January 04, 2006|Claire Hoffman | Times Staff Writer

After 23 years, the Valet Girls are handing over their keys to a rival company.

The all-female, Malibu-based parking service announced Tuesday that it was being bought by California Girls Valet Parking of Beverly Hills in a deal said to be worth about $400,000.

Combined, nearly 200 drivers -- mostly struggling actresses, models, and dancers -- will park the Bentleys and BMWs of the rich and famous at private parties, trendy restaurants and upscale hotels, often in uniforms consisting of bikinis, lingerie, camisoles, miniskirts or capri pants.

Valet Girls and California Girls Valet Parking are two of several local companies (Valet of the Dolls is another) that have meshed three hallmarks of upscale Southern California life: attractive women, luxury automobiles and the desire to avoid parking your own car, whatever the cost. In true Hollywood form, drivers are recruited using "casting calls."

Student Erin Swan, 24, said she had donned numerous schoolgirl outfits since she started working for California Girls in September, making as much as $300 to $400 a night from her customers.

"They tip big and all I do is park their car," Swan said.

Last month, California Girls Valet drivers were hired by a film producer in Encino to work while wearing lingerie and Santa hats. Over the years, Valet Girls parked cars at Gov. Arnold Schwarzenegger's 40th birthday party, the late comedian Bob Hope's 90th birthday party as well as at events honoring Sen. Hillary Rodham Clinton (D-N.Y.) and actor Dennis Hopper.

California Girls Valet is a subsidiary of West Coast Valet, a conventional valet service company started by former hotel manager Brad Saltzman in 2004.

Saltzman said he and his wife, Nancy, started the all-female business last summer after a rash of special requests from customers.

The company has plans to expand to San Diego, Santa Barbara, Las Vegas and other cities, with 2006 sales expected to be about $3 million.

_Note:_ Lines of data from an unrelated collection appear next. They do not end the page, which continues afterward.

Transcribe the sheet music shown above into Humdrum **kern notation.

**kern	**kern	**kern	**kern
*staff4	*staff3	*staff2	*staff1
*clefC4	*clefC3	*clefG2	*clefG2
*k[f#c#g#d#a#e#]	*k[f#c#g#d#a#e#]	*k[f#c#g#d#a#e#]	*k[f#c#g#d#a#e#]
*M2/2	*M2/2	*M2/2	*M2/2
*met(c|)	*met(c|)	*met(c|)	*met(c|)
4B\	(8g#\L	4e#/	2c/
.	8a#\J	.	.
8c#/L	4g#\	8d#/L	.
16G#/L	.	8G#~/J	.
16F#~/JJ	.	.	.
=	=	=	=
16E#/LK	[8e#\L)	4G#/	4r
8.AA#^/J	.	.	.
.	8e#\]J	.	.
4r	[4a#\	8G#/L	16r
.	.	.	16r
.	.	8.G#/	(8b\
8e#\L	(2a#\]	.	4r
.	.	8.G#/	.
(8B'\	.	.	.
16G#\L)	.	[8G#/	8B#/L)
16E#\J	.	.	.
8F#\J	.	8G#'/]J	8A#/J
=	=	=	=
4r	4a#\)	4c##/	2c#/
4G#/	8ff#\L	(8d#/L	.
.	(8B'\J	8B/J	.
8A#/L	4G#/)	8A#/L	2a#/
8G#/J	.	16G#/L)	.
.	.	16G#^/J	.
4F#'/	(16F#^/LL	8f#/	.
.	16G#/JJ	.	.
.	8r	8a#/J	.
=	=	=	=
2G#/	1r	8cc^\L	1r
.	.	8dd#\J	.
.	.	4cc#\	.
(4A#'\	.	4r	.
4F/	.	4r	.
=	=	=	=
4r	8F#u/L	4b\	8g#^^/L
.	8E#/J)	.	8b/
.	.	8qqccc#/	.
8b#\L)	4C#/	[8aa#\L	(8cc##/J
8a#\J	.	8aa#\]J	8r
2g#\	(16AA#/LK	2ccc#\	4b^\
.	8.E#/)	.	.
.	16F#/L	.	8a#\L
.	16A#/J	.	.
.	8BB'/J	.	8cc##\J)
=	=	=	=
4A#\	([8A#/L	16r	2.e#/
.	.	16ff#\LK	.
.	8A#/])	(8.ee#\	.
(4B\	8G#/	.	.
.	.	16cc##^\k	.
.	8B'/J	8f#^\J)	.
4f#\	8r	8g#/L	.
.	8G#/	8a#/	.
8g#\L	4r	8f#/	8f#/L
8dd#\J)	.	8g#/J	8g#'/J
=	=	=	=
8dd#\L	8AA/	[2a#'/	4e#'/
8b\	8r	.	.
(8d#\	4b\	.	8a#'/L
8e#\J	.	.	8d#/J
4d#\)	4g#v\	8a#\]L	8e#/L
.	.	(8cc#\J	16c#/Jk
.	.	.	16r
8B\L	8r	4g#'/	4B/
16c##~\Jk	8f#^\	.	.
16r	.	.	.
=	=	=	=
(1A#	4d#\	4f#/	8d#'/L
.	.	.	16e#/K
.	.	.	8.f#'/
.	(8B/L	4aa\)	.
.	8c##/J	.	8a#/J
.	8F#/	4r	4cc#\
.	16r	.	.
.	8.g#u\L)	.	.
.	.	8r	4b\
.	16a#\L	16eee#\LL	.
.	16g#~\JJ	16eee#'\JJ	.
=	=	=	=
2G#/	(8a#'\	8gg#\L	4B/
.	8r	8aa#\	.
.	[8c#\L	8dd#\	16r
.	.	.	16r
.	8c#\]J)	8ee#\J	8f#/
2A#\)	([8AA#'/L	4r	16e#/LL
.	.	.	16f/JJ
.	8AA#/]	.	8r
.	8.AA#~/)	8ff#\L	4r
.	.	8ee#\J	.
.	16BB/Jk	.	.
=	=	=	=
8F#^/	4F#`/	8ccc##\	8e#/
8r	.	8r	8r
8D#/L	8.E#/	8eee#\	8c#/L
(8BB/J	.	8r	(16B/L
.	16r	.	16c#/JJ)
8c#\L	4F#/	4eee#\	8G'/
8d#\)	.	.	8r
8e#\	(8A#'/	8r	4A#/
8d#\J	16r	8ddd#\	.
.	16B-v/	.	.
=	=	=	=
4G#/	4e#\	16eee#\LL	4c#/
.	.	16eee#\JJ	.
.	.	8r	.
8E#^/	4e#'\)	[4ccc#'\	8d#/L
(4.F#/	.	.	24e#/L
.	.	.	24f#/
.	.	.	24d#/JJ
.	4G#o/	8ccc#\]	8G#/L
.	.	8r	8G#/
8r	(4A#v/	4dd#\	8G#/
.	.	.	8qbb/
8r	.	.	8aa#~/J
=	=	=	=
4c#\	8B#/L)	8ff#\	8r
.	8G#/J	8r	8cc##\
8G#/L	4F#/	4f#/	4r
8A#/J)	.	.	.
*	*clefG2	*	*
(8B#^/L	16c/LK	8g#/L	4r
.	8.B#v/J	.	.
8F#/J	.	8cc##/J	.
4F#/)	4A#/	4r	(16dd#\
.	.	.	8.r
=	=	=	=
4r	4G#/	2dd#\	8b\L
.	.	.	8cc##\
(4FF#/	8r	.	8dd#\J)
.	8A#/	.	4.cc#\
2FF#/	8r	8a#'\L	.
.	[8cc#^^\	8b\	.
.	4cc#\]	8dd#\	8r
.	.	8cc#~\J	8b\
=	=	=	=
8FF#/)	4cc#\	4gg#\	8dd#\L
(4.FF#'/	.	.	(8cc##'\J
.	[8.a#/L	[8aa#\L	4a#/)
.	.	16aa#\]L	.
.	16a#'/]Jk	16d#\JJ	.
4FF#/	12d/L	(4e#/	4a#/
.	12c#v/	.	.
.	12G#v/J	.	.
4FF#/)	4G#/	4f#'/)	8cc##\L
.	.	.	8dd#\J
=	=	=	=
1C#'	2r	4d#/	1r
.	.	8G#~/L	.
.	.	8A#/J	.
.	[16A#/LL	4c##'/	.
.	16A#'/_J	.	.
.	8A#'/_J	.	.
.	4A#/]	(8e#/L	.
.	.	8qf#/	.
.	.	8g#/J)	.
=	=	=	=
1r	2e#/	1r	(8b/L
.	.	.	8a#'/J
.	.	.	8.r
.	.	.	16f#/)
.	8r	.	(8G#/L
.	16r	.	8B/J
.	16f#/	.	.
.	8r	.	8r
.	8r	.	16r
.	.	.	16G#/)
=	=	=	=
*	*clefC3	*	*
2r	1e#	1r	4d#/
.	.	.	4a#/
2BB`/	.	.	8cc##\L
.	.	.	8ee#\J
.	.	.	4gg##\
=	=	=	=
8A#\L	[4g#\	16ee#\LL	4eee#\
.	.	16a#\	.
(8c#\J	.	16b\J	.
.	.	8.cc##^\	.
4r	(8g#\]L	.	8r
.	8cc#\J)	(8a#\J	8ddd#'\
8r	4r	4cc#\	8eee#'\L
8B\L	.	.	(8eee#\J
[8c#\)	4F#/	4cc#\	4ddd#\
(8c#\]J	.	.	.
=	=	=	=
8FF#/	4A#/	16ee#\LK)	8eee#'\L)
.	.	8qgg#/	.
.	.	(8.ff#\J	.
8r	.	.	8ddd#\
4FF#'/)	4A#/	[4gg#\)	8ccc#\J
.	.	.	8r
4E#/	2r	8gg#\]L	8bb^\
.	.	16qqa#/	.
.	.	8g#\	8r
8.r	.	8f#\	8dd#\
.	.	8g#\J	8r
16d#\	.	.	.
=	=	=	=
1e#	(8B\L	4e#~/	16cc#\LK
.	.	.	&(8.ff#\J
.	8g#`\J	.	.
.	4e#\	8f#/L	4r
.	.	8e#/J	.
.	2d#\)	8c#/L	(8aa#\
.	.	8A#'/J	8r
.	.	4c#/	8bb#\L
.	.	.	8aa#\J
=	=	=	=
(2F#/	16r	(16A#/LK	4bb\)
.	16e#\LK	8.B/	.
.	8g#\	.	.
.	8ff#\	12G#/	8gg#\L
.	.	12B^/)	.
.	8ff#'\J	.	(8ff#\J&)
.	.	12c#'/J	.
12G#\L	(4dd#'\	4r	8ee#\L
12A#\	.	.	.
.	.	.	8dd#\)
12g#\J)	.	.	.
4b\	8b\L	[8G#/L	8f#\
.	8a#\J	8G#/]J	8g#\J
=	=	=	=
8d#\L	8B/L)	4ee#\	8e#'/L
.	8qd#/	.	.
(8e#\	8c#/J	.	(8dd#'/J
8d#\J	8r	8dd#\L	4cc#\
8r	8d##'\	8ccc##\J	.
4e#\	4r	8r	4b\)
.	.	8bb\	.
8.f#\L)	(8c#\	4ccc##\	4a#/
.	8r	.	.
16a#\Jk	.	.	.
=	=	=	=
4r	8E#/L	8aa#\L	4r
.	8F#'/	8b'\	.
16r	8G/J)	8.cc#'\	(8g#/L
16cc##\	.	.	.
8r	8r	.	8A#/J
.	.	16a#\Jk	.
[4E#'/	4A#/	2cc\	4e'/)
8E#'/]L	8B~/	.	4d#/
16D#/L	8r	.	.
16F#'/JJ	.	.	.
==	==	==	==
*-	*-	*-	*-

Patrick Quinn, director of special events for Z Valet, one of L.A.'s larger valet parking services, said that although he had some good female employees, most valet parkers in Los Angeles were men.

But the Saltzmans contend that clients clearly prefer to turn over the wheel to attractive models and actresses in skimpy outfits rather than "acne-riddled teenage boys in red vests."

"Women are just better than men," Brad Saltzman said. "Our employees are beautiful and sexy women, and we have found that both men and women are much more generous financially when it comes to women."